Senin, Juni 14, 2010

Sabuk Hijau yang Terlupakan

foto-foto oleh: Joko Pambudi

Pangandaran memoles dirinya menuju modernitas untuk kepentingan wisatawan. Jejak alam, kehidupan nelayan, menjadi cerita menyedihkan.


Di tengah dingin pagi yang berkabut pada Jumat 28 Mei 2010 sekitar pukul 07.40, sebuah pesawat kecil dengan kapasitas penumpang 12 orang meninggalkan Jakarta. Satu setengah jam berikutnya mendarat di landasan udara Nusawiru Pangandaran, Kabupaten Ciamis, Jawa Barat. Pangandaran adalah sebuah pantai. Punya dua sisi pesisir, pantai barat untuk melihat matahari terbenam dan pantai timur untuk melihat matahari muncul. Jaraknya hanya sekian ratus meter, menggunakan sepeda cukup butuh 10 menit untuk mencapai masing-masing sisi itu.


Sekitar 30 tahun lalu, Pangandaran adalah pantai yang cantik dan elok, di sepanjang pesisir di tumbuhi rimbunan tanaman pandan, rumput dan pohon. Hijau dan menyegarkan. Sehari setelah kedatangan itu, saya bertemu dengan seorang pria yang menetap di Pangandaran awal tahun 1980-an. Dia mengingatkan bila jalur hijau yang ciamik atau green belt itu sudah lenyap, bukan tergerus oleh waktu tapi termakan keserakahan manusia sendiri.

Benar saja, kini Pangandaran sudah berubah tak seperti cerita kebanyakan orang. Kecantikannya kini menjadi kenangan. Bibir pantai dengan jalan beraspal berlobang hanya dibatasi serangkaian pohon kelapa, lapak pedagang kaki lima dan tembok taman yang tingginya sekitar 1,5 meter. Pesisir pantai tertutup pedagang kaki lima.

Sabtu 29 Mei 2010, ketika langit mulai gelap beberapa anak muda mengendarai kendaraan dengan kecepatan tinggi, suara kenalpot yang besar meraung-meraung seperti ingin menandingi gemuruh ombak. Sementara di sepanjang jalan di bagian lain sisinya warung-warung kecil berdinding anyaman bambu juga ramai dengan kerlip lampu hias.

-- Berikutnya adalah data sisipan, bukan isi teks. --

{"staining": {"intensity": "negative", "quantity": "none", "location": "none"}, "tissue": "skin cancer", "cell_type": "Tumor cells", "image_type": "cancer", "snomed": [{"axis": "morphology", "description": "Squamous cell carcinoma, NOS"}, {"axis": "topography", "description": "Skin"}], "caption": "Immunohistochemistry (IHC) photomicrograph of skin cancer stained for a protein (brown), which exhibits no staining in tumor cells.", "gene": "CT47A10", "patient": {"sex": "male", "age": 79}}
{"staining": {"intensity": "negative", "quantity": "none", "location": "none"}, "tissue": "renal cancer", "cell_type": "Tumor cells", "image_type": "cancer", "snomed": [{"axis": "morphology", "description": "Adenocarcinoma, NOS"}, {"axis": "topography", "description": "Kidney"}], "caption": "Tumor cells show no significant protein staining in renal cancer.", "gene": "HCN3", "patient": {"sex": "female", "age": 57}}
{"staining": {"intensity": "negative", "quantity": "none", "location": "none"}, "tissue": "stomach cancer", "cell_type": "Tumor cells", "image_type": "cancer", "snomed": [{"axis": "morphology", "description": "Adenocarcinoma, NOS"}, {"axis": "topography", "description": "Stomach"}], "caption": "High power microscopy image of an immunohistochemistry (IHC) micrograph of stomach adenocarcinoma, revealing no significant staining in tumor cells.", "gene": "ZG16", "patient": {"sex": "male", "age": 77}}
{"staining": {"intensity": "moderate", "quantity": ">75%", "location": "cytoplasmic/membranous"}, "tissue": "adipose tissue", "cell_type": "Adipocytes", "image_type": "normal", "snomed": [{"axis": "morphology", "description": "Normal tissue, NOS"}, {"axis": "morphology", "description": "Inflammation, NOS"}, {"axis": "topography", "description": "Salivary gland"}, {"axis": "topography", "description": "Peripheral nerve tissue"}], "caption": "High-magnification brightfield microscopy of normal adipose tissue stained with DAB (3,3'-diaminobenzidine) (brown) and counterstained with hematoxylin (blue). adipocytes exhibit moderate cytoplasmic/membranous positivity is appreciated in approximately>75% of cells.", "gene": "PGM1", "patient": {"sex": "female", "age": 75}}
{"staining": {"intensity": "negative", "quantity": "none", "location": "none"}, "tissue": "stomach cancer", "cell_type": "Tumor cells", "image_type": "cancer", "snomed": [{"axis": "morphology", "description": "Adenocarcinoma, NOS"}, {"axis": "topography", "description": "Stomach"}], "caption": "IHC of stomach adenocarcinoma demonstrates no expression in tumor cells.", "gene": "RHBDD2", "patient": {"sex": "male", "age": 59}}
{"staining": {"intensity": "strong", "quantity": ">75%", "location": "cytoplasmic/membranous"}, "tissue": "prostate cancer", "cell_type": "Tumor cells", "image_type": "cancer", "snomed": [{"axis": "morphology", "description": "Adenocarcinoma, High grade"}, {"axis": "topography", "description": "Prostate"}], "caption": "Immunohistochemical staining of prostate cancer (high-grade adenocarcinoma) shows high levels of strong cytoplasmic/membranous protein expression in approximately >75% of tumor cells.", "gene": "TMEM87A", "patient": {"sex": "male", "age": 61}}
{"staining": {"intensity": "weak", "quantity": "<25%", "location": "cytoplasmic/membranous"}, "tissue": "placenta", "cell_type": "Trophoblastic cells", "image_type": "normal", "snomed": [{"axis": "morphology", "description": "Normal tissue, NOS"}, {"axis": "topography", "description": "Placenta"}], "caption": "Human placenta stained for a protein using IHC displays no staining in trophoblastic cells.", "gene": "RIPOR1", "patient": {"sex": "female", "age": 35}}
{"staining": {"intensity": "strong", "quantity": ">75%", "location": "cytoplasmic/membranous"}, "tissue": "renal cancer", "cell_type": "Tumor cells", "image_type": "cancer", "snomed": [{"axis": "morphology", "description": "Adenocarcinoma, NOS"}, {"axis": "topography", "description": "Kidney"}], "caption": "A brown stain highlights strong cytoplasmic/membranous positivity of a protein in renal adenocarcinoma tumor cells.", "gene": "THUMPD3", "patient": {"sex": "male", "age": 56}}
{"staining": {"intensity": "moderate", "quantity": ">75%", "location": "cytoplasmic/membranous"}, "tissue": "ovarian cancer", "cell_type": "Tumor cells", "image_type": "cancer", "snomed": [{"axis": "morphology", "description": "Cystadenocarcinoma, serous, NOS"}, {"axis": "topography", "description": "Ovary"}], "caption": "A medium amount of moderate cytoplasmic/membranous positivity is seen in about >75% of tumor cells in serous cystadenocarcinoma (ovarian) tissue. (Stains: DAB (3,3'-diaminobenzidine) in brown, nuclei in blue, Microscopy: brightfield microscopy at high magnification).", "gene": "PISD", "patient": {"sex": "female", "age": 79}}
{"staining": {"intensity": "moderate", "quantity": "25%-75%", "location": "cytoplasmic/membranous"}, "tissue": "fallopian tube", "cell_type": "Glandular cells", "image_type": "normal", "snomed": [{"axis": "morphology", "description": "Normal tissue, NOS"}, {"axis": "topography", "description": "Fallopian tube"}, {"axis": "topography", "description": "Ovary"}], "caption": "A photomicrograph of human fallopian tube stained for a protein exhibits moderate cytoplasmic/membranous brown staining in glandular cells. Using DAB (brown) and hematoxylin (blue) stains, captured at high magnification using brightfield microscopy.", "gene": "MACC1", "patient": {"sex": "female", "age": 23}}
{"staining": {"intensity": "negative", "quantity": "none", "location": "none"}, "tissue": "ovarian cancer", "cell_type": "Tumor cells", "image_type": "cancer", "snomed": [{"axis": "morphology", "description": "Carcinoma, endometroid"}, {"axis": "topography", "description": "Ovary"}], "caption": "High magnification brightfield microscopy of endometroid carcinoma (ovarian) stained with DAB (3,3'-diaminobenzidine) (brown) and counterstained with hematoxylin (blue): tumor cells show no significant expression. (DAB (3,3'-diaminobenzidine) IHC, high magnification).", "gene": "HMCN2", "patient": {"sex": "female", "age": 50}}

Lainnya, penjual jagung mengipas arang pembakarannya di atas trotoar jalan dan di taman poros jalan utama. Suasana begitu ramai. Dan pada kenyataannya, Pangandaran juga bergegas menuju modernitas mengubur masa lalu dan meninggalkan fungsi alamiah alam. Awal tahun 2000 sebelum bencana tsunami menerjang kawasan itu (tsunami terjadi pada tahun 2006, red), dan menghilangkan nyawa puluhan orang, melenyapkan harta benda, rimbunan flora pesisir yang berfungsi untuk menahan gelombang dan penjaga abrasi telah dibuldoser oleh pemerintah setempat. Alasannya untuk membuat pantai semakin cantik agar wisatawan tertarik datang.

INI Minggu pagi, pada 30 Mei 2010, seperti keramaian sebelumnya pesisir timur Pangandaran dipenuhi para wisatawan. Mereka menunggu matahari menampakkan dirinya lalu cahaya keemasan menerpa permukaan air. Irianto, 23 tahun, di atas gundukan batu dan tempat duduk dari tembok membersihkan jaringnya yang terpasang sejak sore sebelumnya.

Satu persatu daun, sampah plastik dari pembungkus shampo, makanan, dan ranting kecil dilepaskannya. Setelah itu sampah itu dibiarkannya menumpuk diatas tumpukan batu pemecah ombak yang panjangnya mencapai dua kilometer. Tapi itu tentu pekerjaan sia-sia sebab bila ombak datang menggulung dengan tinggi maka sisa-sisa sampah tadi akan kembali turun ke laut.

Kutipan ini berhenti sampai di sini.